## EXERCISE BRIEF:
Switch "series" to "line" throughout the entries below, changing nothing else, and omit the pictures from your copy.

Short-answer chart tasks:
================

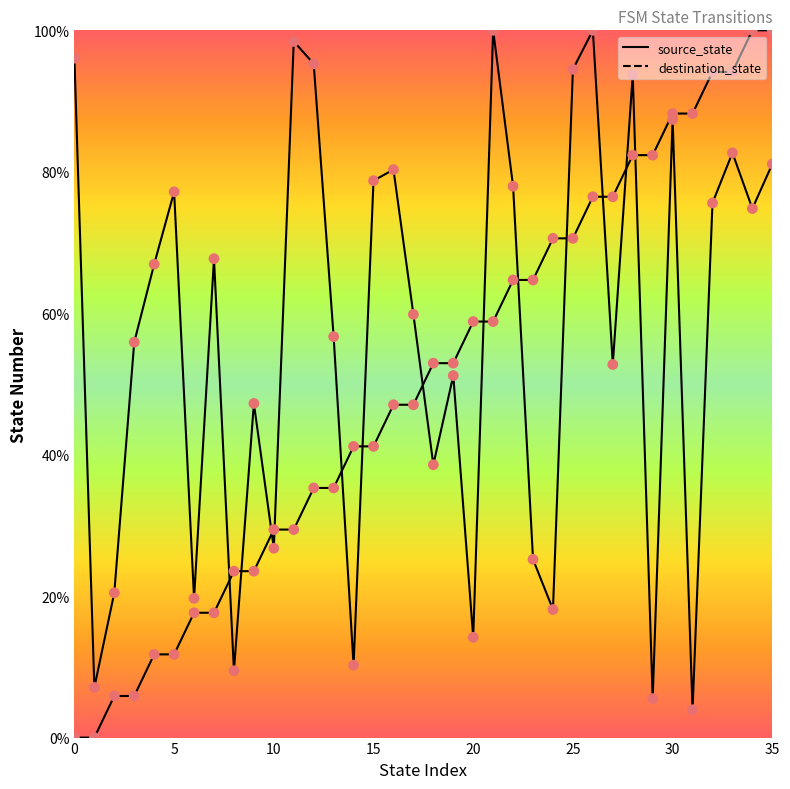

Which series has the largest total across all categories?

destination_state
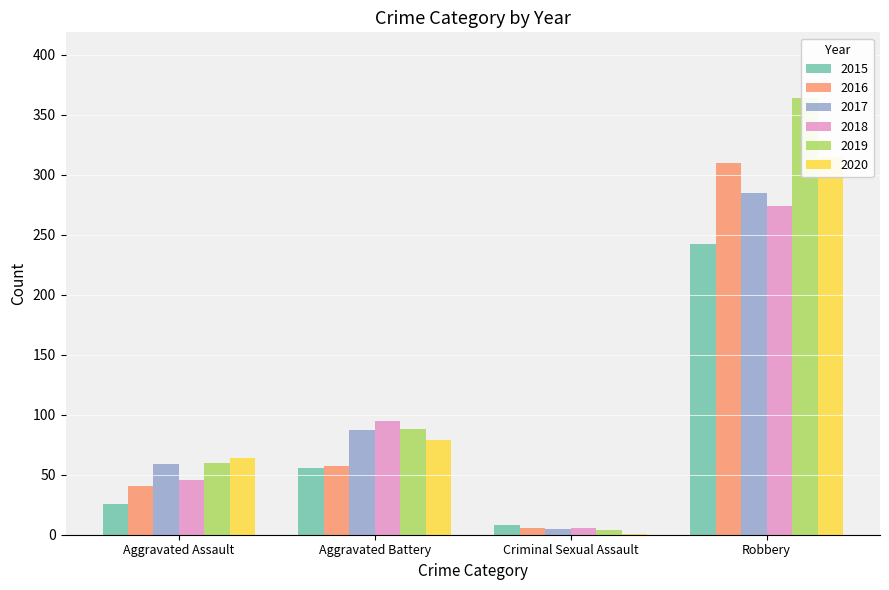

What are all the series names shown in the legend?

2015, 2016, 2017, 2018, 2019, 2020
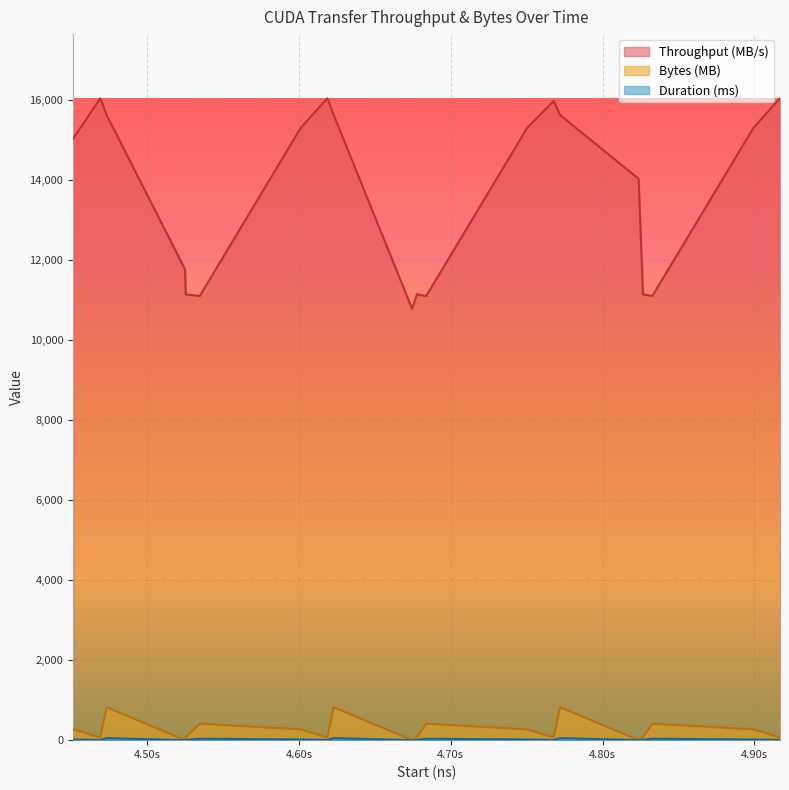

Which series changed the most between 260 and 266?

Throughput (MB/s)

================

## COMPLETED EXERCISE:
Which line has the largest total across all categories?

destination_state

What are all the line names shown in the legend?

2015, 2016, 2017, 2018, 2019, 2020

Which line changed the most between 260 and 266?

Throughput (MB/s)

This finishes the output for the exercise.